BEFORE POSTING read our Guidelines.

Main Menu

Fred Adlington (1892-1931)

Started by pcc, Wednesday 02 April 2014, 00:40

Previous topic - Next topic

pcc

Does anyone here have any information on this composer/conductor?  From what little I've been been able to find, he's turning out to be a figure that may have an interesting story.  Here's what I've dug out to date:

1) He published some string compositions around 1910, listed in The Strad, and continued to publish works for string ensemble until the year of his death;
2) He was conductor at the Carlton Cinema, Swansea, in the mid-teens (1914-16 at least), and the quality of the orchestra garnered some interest in the local press. The papers also list him conducting some of his own works with the cinema orchestra, including a grandly-titled "Sardanapalus" concert overture;
3) He continued to compose and arrange through the 1920s, doing orchestration work for John Mackenzie-Rogan, Barbara Phillips, and even Billy Mayerl;
4) He seems to have been a cartoonist and illustrator as well - there is a 1916 cartoon of a cinema pianist playing "Battle Music" that was published in Pictures and Picturegoer credited to "Fred Adlington", and there are a number of concert programmes and books on musical subjects with the credit "Ornamented by Fred Adlington";
5) He may be the same Fred Adlington credited with writing some song texts for Julius Harrison and others;
6) He conducted the "Old English Chamber Orchestra" in mid 1920s radio broadcasts, and continued broadcasting with "Fred Adlington's Wireless Octette" when -
7) he became musical director for the Metropole Gramophone Company in 1927-28, conducting their "Athenaeum Symphony Orchestra", "Athenaeum Light Orchestra", and other groups (including his "Wireless Octette") on both Metropole and its cheaper (but more successful) Piccadilly label, including possibly providing orchestral accompaniments for classical singers the company recorded (like Joseph Farrington, Sydney de Vries, Sydney Coltham, and Lenghi-Cellini).

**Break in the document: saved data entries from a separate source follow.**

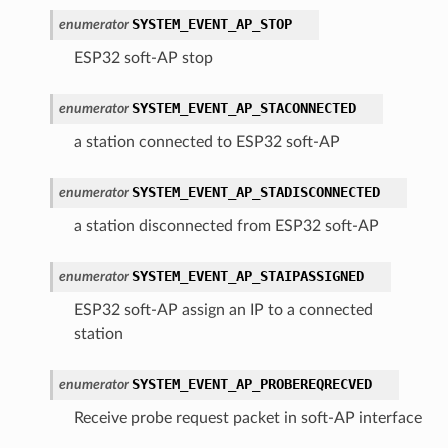
SYSTEM_EVENT_AP_STOP
enumerator
ESP32 soft-AP stop
SYSTEM_EVENT_AP_STACONNECTED
enumerator
a station connected to ESP32 soft-AP
SYSTEM_EVENT_AP_STADISCONNECTED
enumerator
a station disconnected from ESP32 soft-AP
SYSTEM_EVENT_AP_STAIPASSIGNED
enumerator
ESP32 soft-AP assign an IP to a connected
station
SYSTEM_EVENT_AP_PROBEREQRECVED
enumerator
Receive probe request packet in soft-AP interface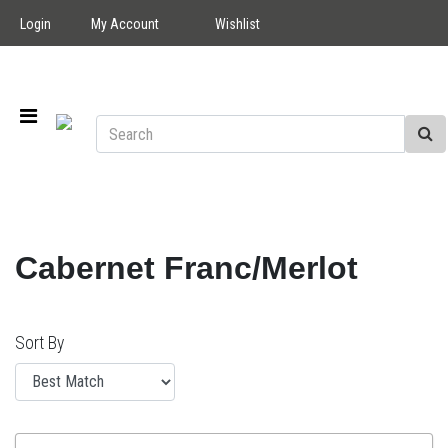
Login
My Account
Wishlist
Cabernet Franc/Merlot
Sort By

I only found his dates on the blog "The Land of Lost Content" in an entry published six years ago, and I'd like to find out more about him.  The Metropole/Piccadilly sides are colourful, if slightly rough-and-ready performances, possibly due to Metropole's budgets precluding their getting the best London players (and in a sense the discs are more interesting for that).  If what I've outlined is all his work, he did a fair bit before his early death - the same year Metropole went bankrupt, incidentally.  If he was a composer-conductor-illustrator-poet at once, that's impressive (at least to me). I wonder what his music is like, and what his training was.